# Parley's Canyon



## Bowdacious (Sep 16, 2007)

Just a question. Is the South side of Parley's open all year long or just on the extended hunt? Thanks for the info.


----------



## bugleboy (Sep 25, 2007)

http://wildlife.utah.gov/maps/2009_bigg ... ntdeer.pdf


----------



## elk22hunter (Sep 7, 2007)

I don't understand the question. The south side is in the central region and then becomes extended until November 30th. This area is ONLY open to archery tackle. The north side is Northern. It is open to archery and then allows rifle hunters in for their respective hunts. You can continue to hunt it with a bow during the any weapon hunts but have to wear orange during those hunts.

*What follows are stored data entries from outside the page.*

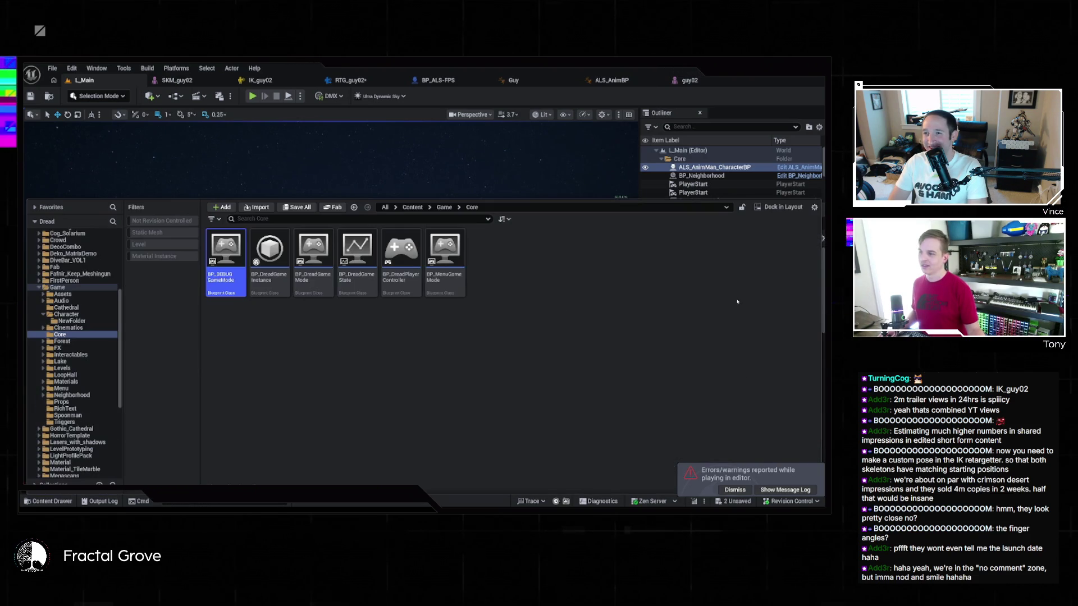
key("Return")
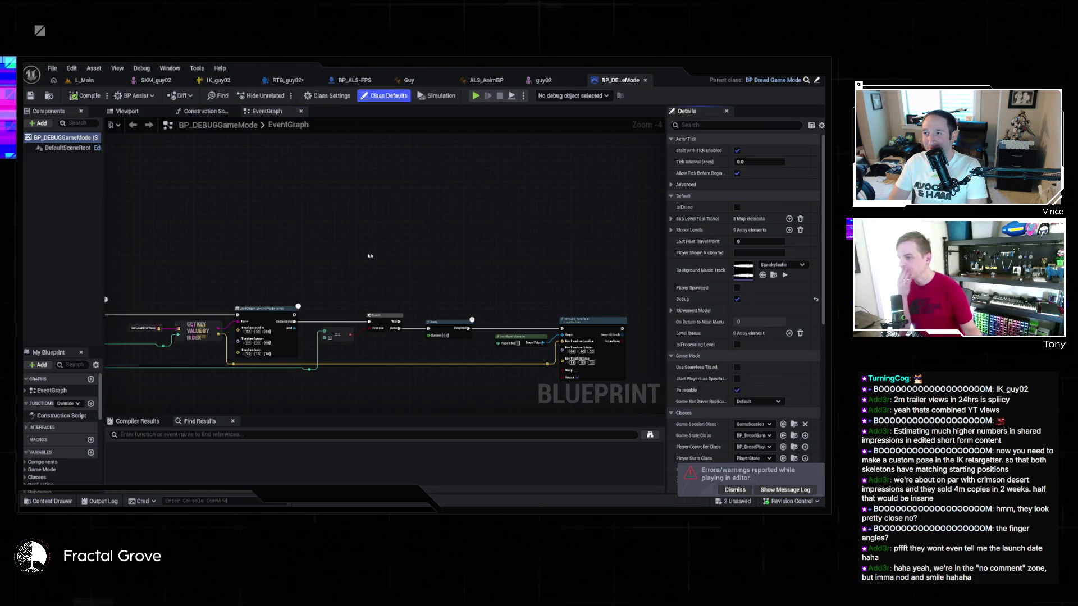
Look over the BP_DEBUGGameMode EventGraph nodes, then return to the L_Main level tab
left_click_drag(291, 256, 411, 161)
scroll(422, 245, "down", 2)
scroll(182, 315, "up", 3)
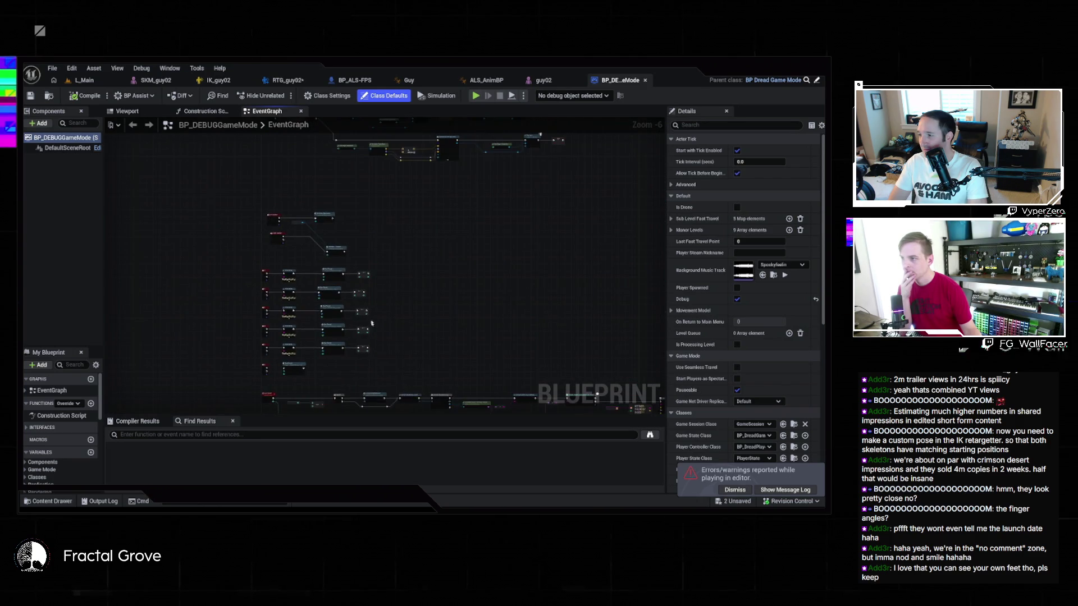
left_click_drag(182, 316, 158, 314)
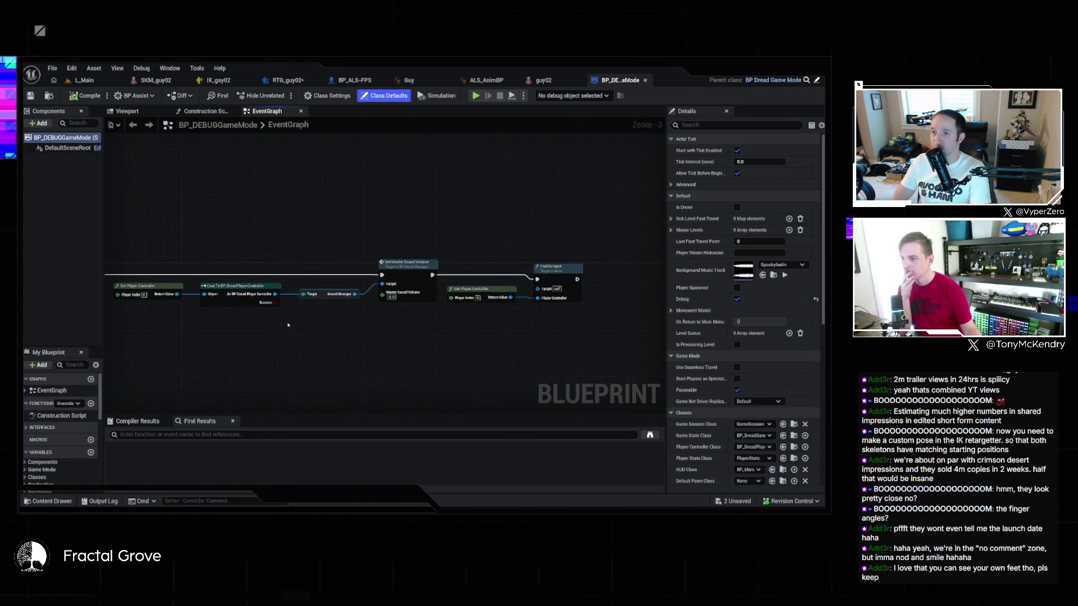
scroll(364, 225, "down", 2)
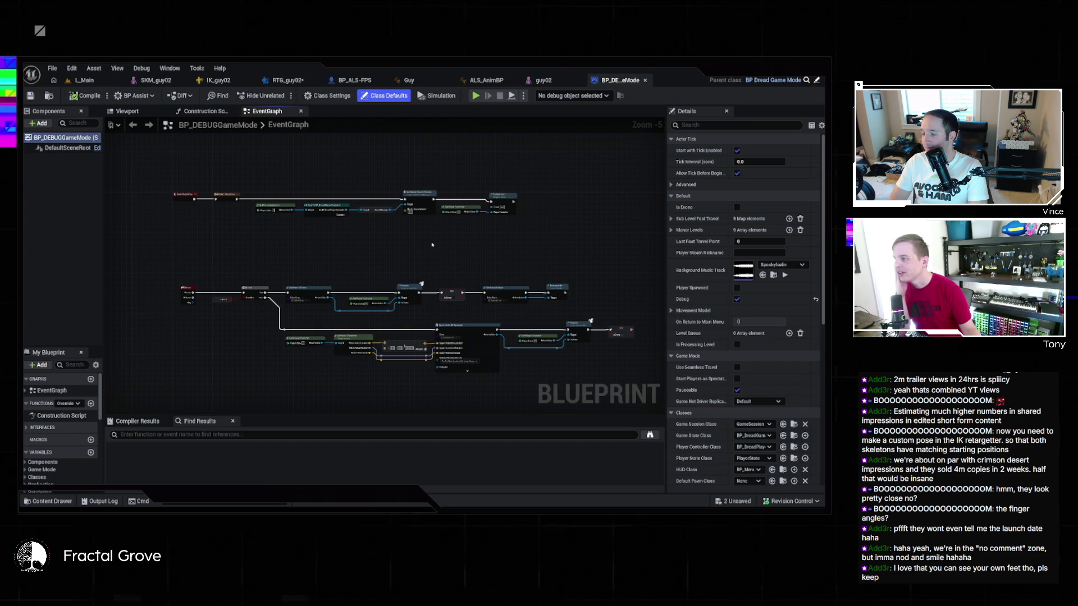
scroll(622, 222, "up", 4)
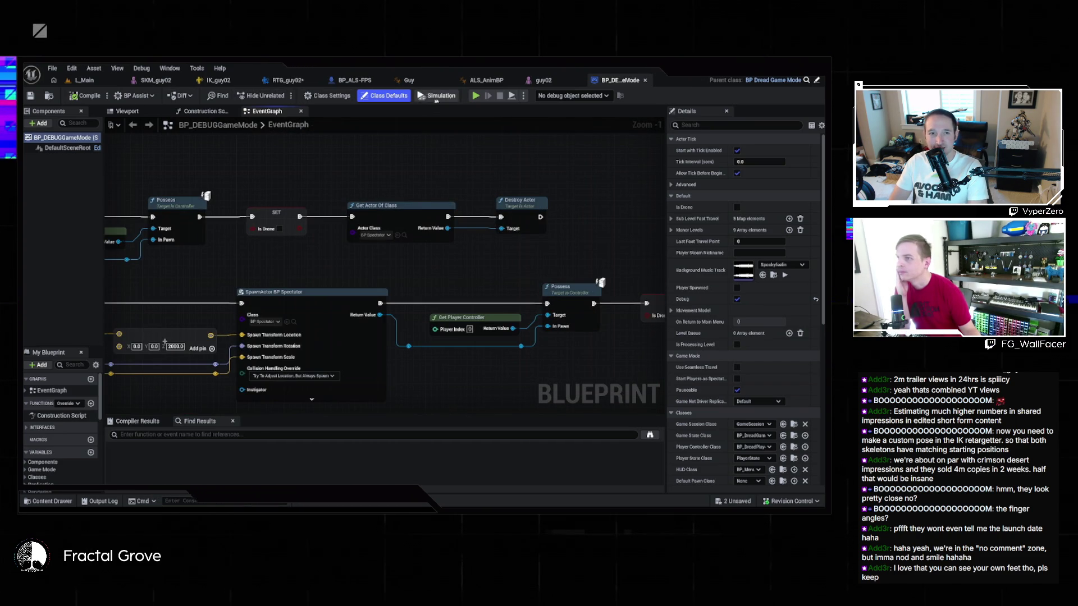
left_click(84, 80)
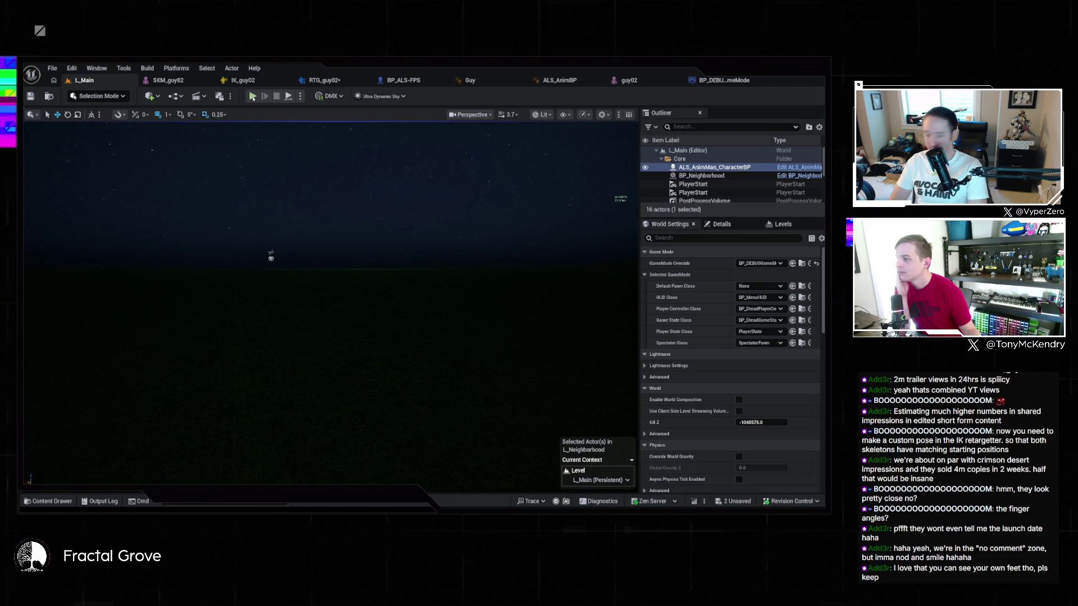
Play-test L_Main with the debug game mode, starting a New Game from the Dread menu, then stop
left_click(252, 96)
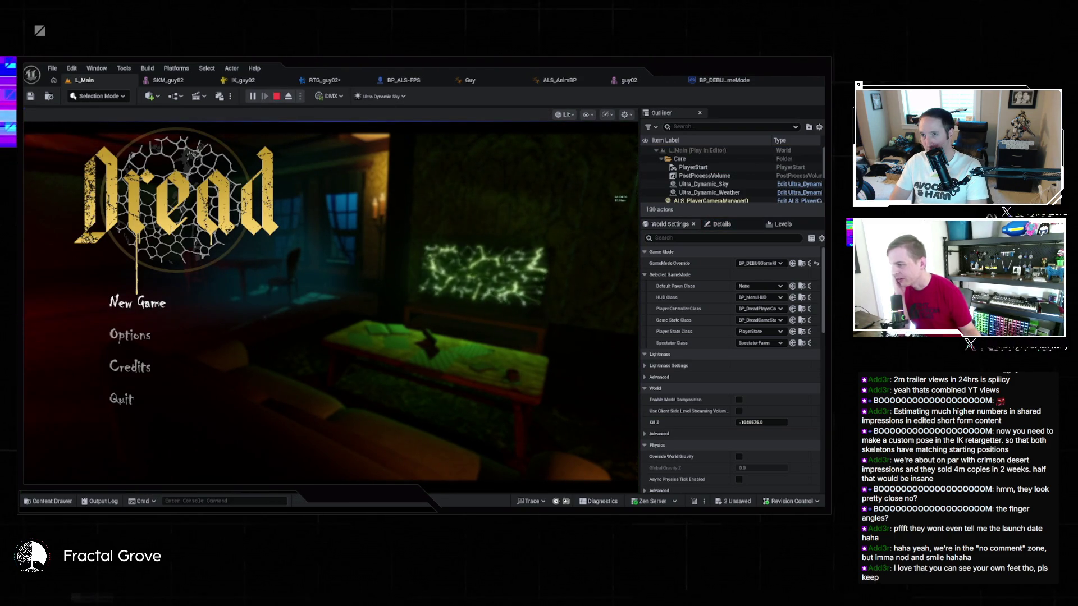
left_click(137, 303)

The south side is "wear whatever you want" for the entire season.

I hope that makes sense.


----------



## Bowdacious (Sep 16, 2007)

I guess hat I'm talking about is for Elk.......Can you hunt the South side of the canyon for elk?


----------



## ktowncamo (Aug 27, 2008)

UZ-A-BOW said:


> I guess hat I'm talking about is for Elk.......Can you hunt the South side of the canyon for elk?


Yes. I called DWR to clarify this for my two friends who didn't believe the Proc which states on pg 32, FOR ELK, in the bullet list of points that the extended Wasatch is open from Aug 16 - Sept 11 for any bull or antlerless elk.


----------